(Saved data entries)
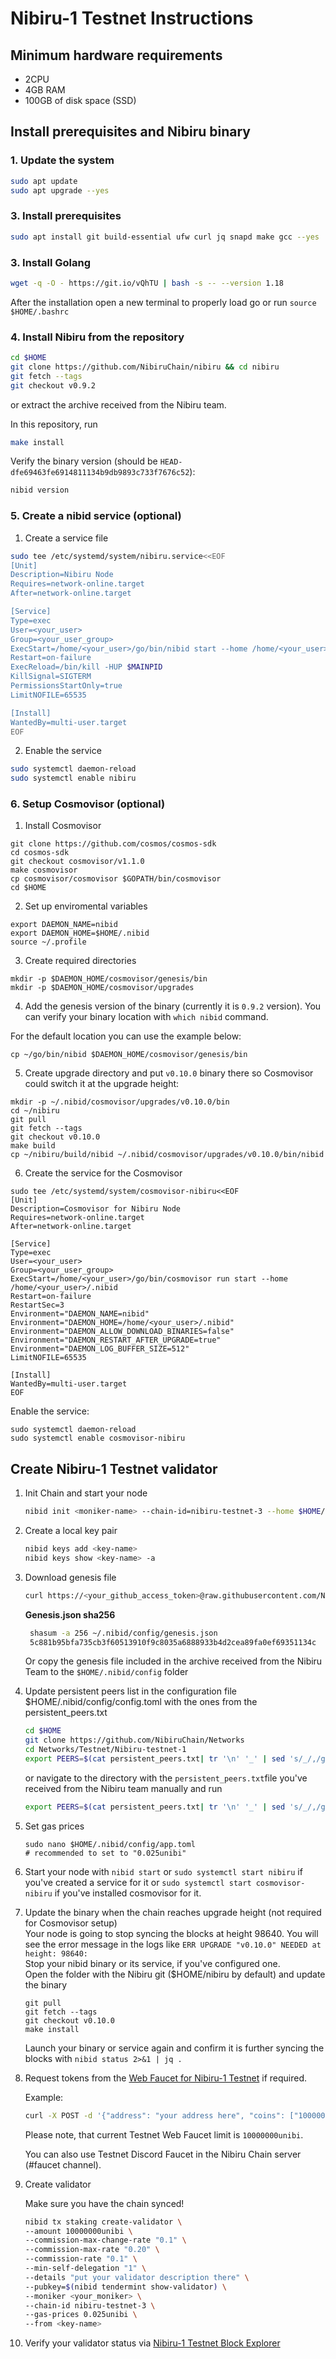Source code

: # Nibiru-1 Testnet Instructions

## Minimum hardware requirements

- 2CPU
- 4GB RAM
- 100GB of disk space (SSD)

## Install prerequisites and Nibiru binary


### 1. Update the system

```bash
sudo apt update
sudo apt upgrade --yes
```

### 3. Install prerequisites

```bash
sudo apt install git build-essential ufw curl jq snapd make gcc --yes
```

### 3. Install Golang

```bash
wget -q -O - https://git.io/vQhTU | bash -s -- --version 1.18
```

After the installation open a new terminal to properly load go or run `source $HOME/.bashrc`

### 4. Install Nibiru from the repository

```bash
cd $HOME
git clone https://github.com/NibiruChain/nibiru && cd nibiru
git fetch --tags
git checkout v0.9.2
```
or extract the archive received from the Nibiru team.

In this repository, run 
```bash
make install
```

Verify the binary version (should be `HEAD-dfe69463fe6914811134b9db9893c733f7676c52`):

```bash
nibid version
```


### 5. Create a nibid service (optional)

1. Create a service file

```bash
sudo tee /etc/systemd/system/nibiru.service<<EOF
[Unit]
Description=Nibiru Node
Requires=network-online.target
After=network-online.target

[Service]
Type=exec
User=<your_user>
Group=<your_user_group>
ExecStart=/home/<your_user>/go/bin/nibid start --home /home/<your_user>/.nibid
Restart=on-failure
ExecReload=/bin/kill -HUP $MAINPID
KillSignal=SIGTERM
PermissionsStartOnly=true
LimitNOFILE=65535

[Install]
WantedBy=multi-user.target
EOF
``` 

2. Enable the service

```bash
sudo systemctl daemon-reload
sudo systemctl enable nibiru
```

### 6. Setup Cosmovisor (optional)

1. Install Cosmovisor

```
git clone https://github.com/cosmos/cosmos-sdk
cd cosmos-sdk
git checkout cosmovisor/v1.1.0
make cosmovisor
cp cosmovisor/cosmovisor $GOPATH/bin/cosmovisor
cd $HOME
```

2. Set up enviromental variables

```
export DAEMON_NAME=nibid
export DAEMON_HOME=$HOME/.nibid
source ~/.profile
```

3. Create required directories

```
mkdir -p $DAEMON_HOME/cosmovisor/genesis/bin
mkdir -p $DAEMON_HOME/cosmovisor/upgrades
```

4. Add the genesis version of the binary (currently it is `0.9.2` version). You can verify your binary location with `which nibid` command.

For the default location you can use the example below:

```
cp ~/go/bin/nibid $DAEMON_HOME/cosmovisor/genesis/bin
```

5. Create upgrade directory and put `v0.10.0` binary there so Cosmovisor could switch it at the upgrade height:

```
mkdir -p ~/.nibid/cosmovisor/upgrades/v0.10.0/bin
cd ~/nibiru
git pull
git fetch --tags
git checkout v0.10.0
make build
cp ~/nibiru/build/nibid ~/.nibid/cosmovisor/upgrades/v0.10.0/bin/nibid
```

6. Create the service for the Cosmovisor

```
sudo tee /etc/systemd/system/cosmovisor-nibiru<<EOF
[Unit]
Description=Cosmovisor for Nibiru Node
Requires=network-online.target
After=network-online.target

[Service]
Type=exec
User=<your_user>
Group=<your_user_group>
ExecStart=/home/<your_user>/go/bin/cosmovisor run start --home /home/<your_user>/.nibid
Restart=on-failure
RestartSec=3
Environment="DAEMON_NAME=nibid"
Environment="DAEMON_HOME=/home/<your_user>/.nibid"
Environment="DAEMON_ALLOW_DOWNLOAD_BINARIES=false"
Environment="DAEMON_RESTART_AFTER_UPGRADE=true"
Environment="DAEMON_LOG_BUFFER_SIZE=512"
LimitNOFILE=65535

[Install]
WantedBy=multi-user.target
EOF
```

Enable the service:

```
sudo systemctl daemon-reload
sudo systemctl enable cosmovisor-nibiru
```

## Create Nibiru-1 Testnet validator

1. Init Chain and start your node

   ```bash
   nibid init <moniker-name> --chain-id=nibiru-testnet-3 --home $HOME/.nibid
   ```

2. Create a local key pair

   ```bash
   nibid keys add <key-name>
   nibid keys show <key-name> -a
   ```

3. Download genesis file
   
   ```bash
   curl https://<your_github_access_token>@raw.githubusercontent.com/NibiruChain/Networks/main/Testnet/Nibiru-testnet-1/genesis.json > $HOME/.nibid/config/genesis.json
   ```

   **Genesis.json sha256**

   ```bash
    shasum -a 256 ~/.nibid/config/genesis.json
    5c881b95bfa735cb3f60513910f9c8035a6888933b4d2cea89fa0ef69351134c  /home/<user>/.nibid/config/genesis.json
   ```
   
   Or copy the genesis file included in the archive received from the Nibiru Team to the `$HOME/.nibid/config` folder
   
4. Update persistent peers list in the configuration file $HOME/.nibid/config/config.toml with the ones from the persistent_peers.txt
   ```bash
   cd $HOME
   git clone https://github.com/NibiruChain/Networks
   cd Networks/Testnet/Nibiru-testnet-1
   export PEERS=$(cat persistent_peers.txt| tr '\n' '_' | sed 's/_/,/g;s/,$//;s/^/"/;s/$/"/') && sed -i "s/persistent_peers = \"\"/persistent_peers = ${PEERS}/g" $HOME/.nibid/config/config.toml
   ```
   or navigate to the directory with the `persistent_peers.txt`file you've received from the Nibiru team manually and run
   ```bash
   export PEERS=$(cat persistent_peers.txt| tr '\n' '_' | sed 's/_/,/g;s/,$//;s/^/"/;s/$/"/') && sed -i "s/persistent_peers = \"\"/persistent_peers = ${PEERS}/g" $HOME/.nibid/config/config.toml
   ```
   

5. Set gas prices

   ```
   sudo nano $HOME/.nibid/config/app.toml
   # recommended to set to "0.025unibi"
   ```

6. Start your node with  `nibid start` or `sudo systemctl start nibiru` if you've created a service for it or `sudo systemctl start cosmovisor-nibiru` if you've installed cosmovisor for it.

7. Update the binary when the chain reaches upgrade height (not required for Cosmovisor setup)  
   Your node is going to stop syncing the blocks at height 98640. You will see the error message in the logs like `ERR UPGRADE "v0.10.0" NEEDED at height: 98640:`  
   Stop your nibid binary or its service, if you've configured one.  
   Open the folder with the Nibiru git ($HOME/nibiru by default) and update the binary  

   ```
   git pull
   git fetch --tags
   git checkout v0.10.0
   make install
   ```
   Launch your binary or service again and confirm it is further syncing the blocks with `nibid status 2>&1 | jq .`


8. Request tokens from the [Web Faucet for Nibiru-1 Testnet](http://ec2-35-172-193-127.compute-1.amazonaws.com:8003/) if required.

   Example:
   ```bash
   curl -X POST -d '{"address": "your address here", "coins": ["10000000unibi"]}' http://ec2-35-172-193-127.compute-1.amazonaws.com:8003
   ```
   Please note, that current Testnet Web Faucet limit is `10000000unibi`.

   You can also use Testnet Discord Faucet in the Nibiru Chain server (#faucet channel).

9. Create validator 

   Make sure you have the chain synced!

   ```bash
   nibid tx staking create-validator \
   --amount 10000000unibi \
   --commission-max-change-rate "0.1" \
   --commission-max-rate "0.20" \
   --commission-rate "0.1" \
   --min-self-delegation "1" \
   --details "put your validator description there" \
   --pubkey=$(nibid tendermint show-validator) \
   --moniker <your_moniker> \
   --chain-id nibiru-testnet-3 \
   --gas-prices 0.025unibi \
   --from <key-name>
   ```

10. Verify your validator status via [Nibiru-1 Testnet Block Explorer](http://ec2-54-221-169-63.compute-1.amazonaws.com:3003/validators)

> [GOAL OF THE EXERCISE] Retype each of the entries above exactly as it appears, with no pictures.

> [THE COMPLETED TASK]
Source code

: # Nibiru-1 Testnet Instructions

## Minimum hardware requirements

- 2CPU
- 4GB RAM
- 100GB of disk space (SSD)

## Install prerequisites and Nibiru binary


### 1. Update the system

```bash
sudo apt update
sudo apt upgrade --yes
```

### 3. Install prerequisites

```bash
sudo apt install git build-essential ufw curl jq snapd make gcc --yes
```

### 3. Install Golang

```bash
wget -q -O - https://git.io/vQhTU | bash -s -- --version 1.18
```

After the installation open a new terminal to properly load go or run `source $HOME/.bashrc`

### 4. Install Nibiru from the repository

```bash
cd $HOME
git clone https://github.com/NibiruChain/nibiru && cd nibiru
git fetch --tags
git checkout v0.9.2
```
or extract the archive received from the Nibiru team.

In this repository, run 
```bash
make install
```

Verify the binary version (should be `HEAD-dfe69463fe6914811134b9db9893c733f7676c52`):

```bash
nibid version
```


### 5. Create a nibid service (optional)

1. Create a service file

```bash
sudo tee /etc/systemd/system/nibiru.service<<EOF
[Unit]
Description=Nibiru Node
Requires=network-online.target
After=network-online.target

[Service]
Type=exec
User=<your_user>
Group=<your_user_group>
ExecStart=/home/<your_user>/go/bin/nibid start --home /home/<your_user>/.nibid
Restart=on-failure
ExecReload=/bin/kill -HUP $MAINPID
KillSignal=SIGTERM
PermissionsStartOnly=true
LimitNOFILE=65535

[Install]
WantedBy=multi-user.target
EOF
``` 

2. Enable the service

```bash
sudo systemctl daemon-reload
sudo systemctl enable nibiru
```

### 6. Setup Cosmovisor (optional)

1. Install Cosmovisor

```
git clone https://github.com/cosmos/cosmos-sdk
cd cosmos-sdk
git checkout cosmovisor/v1.1.0
make cosmovisor
cp cosmovisor/cosmovisor $GOPATH/bin/cosmovisor
cd $HOME
```

2. Set up enviromental variables

```
export DAEMON_NAME=nibid
export DAEMON_HOME=$HOME/.nibid
source ~/.profile
```

3. Create required directories

```
mkdir -p $DAEMON_HOME/cosmovisor/genesis/bin
mkdir -p $DAEMON_HOME/cosmovisor/upgrades
```

4. Add the genesis version of the binary (currently it is `0.9.2` version). You can verify your binary location with `which nibid` command.

For the default location you can use the example below:

```
cp ~/go/bin/nibid $DAEMON_HOME/cosmovisor/genesis/bin
```

5. Create upgrade directory and put `v0.10.0` binary there so Cosmovisor could switch it at the upgrade height:

```
mkdir -p ~/.nibid/cosmovisor/upgrades/v0.10.0/bin
cd ~/nibiru
git pull
git fetch --tags
git checkout v0.10.0
make build
cp ~/nibiru/build/nibid ~/.nibid/cosmovisor/upgrades/v0.10.0/bin/nibid
```

6. Create the service for the Cosmovisor

```
sudo tee /etc/systemd/system/cosmovisor-nibiru<<EOF
[Unit]
Description=Cosmovisor for Nibiru Node
Requires=network-online.target
After=network-online.target

[Service]
Type=exec
User=<your_user>
Group=<your_user_group>
ExecStart=/home/<your_user>/go/bin/cosmovisor run start --home /home/<your_user>/.nibid
Restart=on-failure
RestartSec=3
Environment="DAEMON_NAME=nibid"
Environment="DAEMON_HOME=/home/<your_user>/.nibid"
Environment="DAEMON_ALLOW_DOWNLOAD_BINARIES=false"
Environment="DAEMON_RESTART_AFTER_UPGRADE=true"
Environment="DAEMON_LOG_BUFFER_SIZE=512"
LimitNOFILE=65535

[Install]
WantedBy=multi-user.target
EOF
```

Enable the service:

```
sudo systemctl daemon-reload
sudo systemctl enable cosmovisor-nibiru
```

## Create Nibiru-1 Testnet validator

1. Init Chain and start your node

   ```bash
   nibid init <moniker-name> --chain-id=nibiru-testnet-3 --home $HOME/.nibid
   ```

2. Create a local key pair

   ```bash
   nibid keys add <key-name>
   nibid keys show <key-name> -a
   ```

3. Download genesis file
   
   ```bash
   curl https://<your_github_access_token>@raw.githubusercontent.com/NibiruChain/Networks/main/Testnet/Nibiru-testnet-1/genesis.json > $HOME/.nibid/config/genesis.json
   ```

   **Genesis.json sha256**

   ```bash
    shasum -a 256 ~/.nibid/config/genesis.json
    5c881b95bfa735cb3f60513910f9c8035a6888933b4d2cea89fa0ef69351134c  /home/<user>/.nibid/config/genesis.json
   ```
   
   Or copy the genesis file included in the archive received from the Nibiru Team to the `$HOME/.nibid/config` folder
   
4. Update persistent peers list in the configuration file $HOME/.nibid/config/config.toml with the ones from the persistent_peers.txt
   ```bash
   cd $HOME
   git clone https://github.com/NibiruChain/Networks
   cd Networks/Testnet/Nibiru-testnet-1
   export PEERS=$(cat persistent_peers.txt| tr '\n' '_' | sed 's/_/,/g;s/,$//;s/^/"/;s/$/"/') && sed -i "s/persistent_peers = \"\"/persistent_peers = ${PEERS}/g" $HOME/.nibid/config/config.toml
   ```
   or navigate to the directory with the `persistent_peers.txt`file you've received from the Nibiru team manually and run
   ```bash
   export PEERS=$(cat persistent_peers.txt| tr '\n' '_' | sed 's/_/,/g;s/,$//;s/^/"/;s/$/"/') && sed -i "s/persistent_peers = \"\"/persistent_peers = ${PEERS}/g" $HOME/.nibid/config/config.toml
   ```
   

5. Set gas prices

   ```
   sudo nano $HOME/.nibid/config/app.toml
   # recommended to set to "0.025unibi"
   ```

6. Start your node with  `nibid start` or `sudo systemctl start nibiru` if you've created a service for it or `sudo systemctl start cosmovisor-nibiru` if you've installed cosmovisor for it.

7. Update the binary when the chain reaches upgrade height (not required for Cosmovisor setup)  
   Your node is going to stop syncing the blocks at height 98640. You will see the error message in the logs like `ERR UPGRADE "v0.10.0" NEEDED at height: 98640:`  
   Stop your nibid binary or its service, if you've configured one.  
   Open the folder with the Nibiru git ($HOME/nibiru by default) and update the binary  

   ```
   git pull
   git fetch --tags
   git checkout v0.10.0
   make install
   ```
   Launch your binary or service again and confirm it is further syncing the blocks with `nibid status 2>&1 | jq .`


8. Request tokens from the [Web Faucet for Nibiru-1 Testnet](http://ec2-35-172-193-127.compute-1.amazonaws.com:8003/) if required.

   Example:
   ```bash
   curl -X POST -d '{"address": "your address here", "coins": ["10000000unibi"]}' http://ec2-35-172-193-127.compute-1.amazonaws.com:8003
   ```
   Please note, that current Testnet Web Faucet limit is `10000000unibi`.

   You can also use Testnet Discord Faucet in the Nibiru Chain server (#faucet channel).

9. Create validator 

   Make sure you have the chain synced!

   ```bash
   nibid tx staking create-validator \
   --amount 10000000unibi \
   --commission-max-change-rate "0.1" \
   --commission-max-rate "0.20" \
   --commission-rate "0.1" \
   --min-self-delegation "1" \
   --details "put your validator description there" \
   --pubkey=$(nibid tendermint show-validator) \
   --moniker <your_moniker> \
   --chain-id nibiru-testnet-3 \
   --gas-prices 0.025unibi \
   --from <key-name>
   ```

10. Verify your validator status via [Nibiru-1 Testnet Block Explorer](http://ec2-54-221-169-63.compute-1.amazonaws.com:3003/validators)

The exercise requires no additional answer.